Court reporters have vehemently made the case that when it comes to the integrity of the judicial process, AI transcription is no replacement for a human being. The arguments range from the lack of confidentiality agreements from companies who provide transcription services to questions of accountability.
“You want someone who’s responsible,” said Day. “If you have an AI company, it’s like, what are we gonna do? Blame the AI, I guess. It brings up these questions. Whereas if you have a court reporter who’s not doing their job, you have someone to hold accountable for it.”
Another issue that the unions seized on in response to the controversial Future Trials report were racial disparities in automatic speech recognition that showed AI did a poor job understanding the African American Vernacular English dialect.
“It got as low as 25% on one of those subjects,” Day said. “You had this weird world where everybody was like, ‘AI is gonna replace you.’ And it’s like, it’s scoring significantly under us.”
That’s not touching on the sound interruptions or responsive tasks like reading back the court transcript that court reporters are often called on to do.
“I had this one instance in criminal court where I’m on the machine and an officer walked by just doing regular stuff, had a piece of paper, crumpling it. I missed what was said, but I was able to stop them and say, excuse me. Can you repeat that? AI can’t do that,” Vaddell said.
But the speed and level of proficiency required court reporters comes with serious challenges too. One thing that it can lead to, Vadell said, is burnout. It can also feel overwhelming as a new stenographer — part of what’s led reporters like Vadell to cultivate their role in supporting newcomers.
“I think the hardest thing is the speed and the accuracy rate we have to have. We have to have 95% accuracy to graduate [school]. And so when I was in school, you had to pass three tests of 225 words-per-minute with the attorney witness going back and forth. Five minutes straight, there’s no pause,” she said.
Curating the culture of court reporting
A stenotype, the machine that all court reporters use to transcribe speech into shorthand made up of digital symbols, has no letters on its keyboard. Instead of typing out words though a series of characters in steno, you press multiple keys at the same time to make a phonetic outline of each word that can be translated back into readable English.
Vadell has customized her stenotype with pink highlights and an image of Barbie inlaid over the keys (Barbie’s creator Ruth Handler famously worked as a movie studio stenographer). Vadell originally came up with the idea to create her Stenofluencer page during the pandemic after she made a meme video riffing her career as a stenographer for fun. But as video meetings were becoming the new normal, “it caught a lot of attention for people looking for captioners,” Vadell said.
That gave her the idea that a playful, social media account that toyed with viral trends could function to generate interest in the court system and “give back to a profession that has given so much to me.”

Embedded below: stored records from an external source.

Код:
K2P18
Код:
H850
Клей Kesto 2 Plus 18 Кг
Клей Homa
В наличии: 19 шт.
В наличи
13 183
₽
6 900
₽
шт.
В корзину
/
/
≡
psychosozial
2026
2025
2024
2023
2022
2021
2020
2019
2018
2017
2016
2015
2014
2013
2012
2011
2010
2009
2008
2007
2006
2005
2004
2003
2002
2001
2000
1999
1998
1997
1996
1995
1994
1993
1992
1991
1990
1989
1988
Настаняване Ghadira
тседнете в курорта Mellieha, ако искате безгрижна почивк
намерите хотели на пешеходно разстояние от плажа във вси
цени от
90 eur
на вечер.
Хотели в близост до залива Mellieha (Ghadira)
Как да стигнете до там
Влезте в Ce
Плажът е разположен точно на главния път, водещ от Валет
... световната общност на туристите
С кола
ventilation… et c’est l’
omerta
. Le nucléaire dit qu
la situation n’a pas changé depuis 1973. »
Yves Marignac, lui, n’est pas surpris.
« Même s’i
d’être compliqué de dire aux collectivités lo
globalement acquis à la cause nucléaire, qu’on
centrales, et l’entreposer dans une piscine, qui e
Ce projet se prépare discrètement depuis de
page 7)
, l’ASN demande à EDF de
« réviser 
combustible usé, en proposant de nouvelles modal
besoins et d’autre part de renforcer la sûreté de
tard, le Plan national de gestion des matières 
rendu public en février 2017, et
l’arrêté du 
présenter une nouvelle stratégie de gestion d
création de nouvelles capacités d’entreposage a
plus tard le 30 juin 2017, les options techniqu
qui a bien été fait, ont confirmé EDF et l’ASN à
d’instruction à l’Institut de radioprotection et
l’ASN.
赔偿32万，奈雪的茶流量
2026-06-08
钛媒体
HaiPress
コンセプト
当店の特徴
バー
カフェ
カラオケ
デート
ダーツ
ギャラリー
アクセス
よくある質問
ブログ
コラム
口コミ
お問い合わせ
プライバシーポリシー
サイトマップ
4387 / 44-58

Day was inspired to create Stenonymous based on problems he kept encountering on the spirited and heavily trafficked network Facebook Groups dedicated to court reporters.
For both of them, the support they got along the way helped them get invested in the culture of the profession, but they spoke about taking different kinds of satisfaction in the work.
“Professionally just working with lawyers for basically my whole adult life and taking some time myself to read and understand the law and understand different things about how our court system operates, it really sparked a passion in me,” Day said.
For Vadell, it’s the environment and the community.
“I love my coworkers. Just coming into your office, you’re talking about your weekend and your kids and your life and making coffee at the same time, getting ready for your day to go into court. It’s like the best place to work,” she said.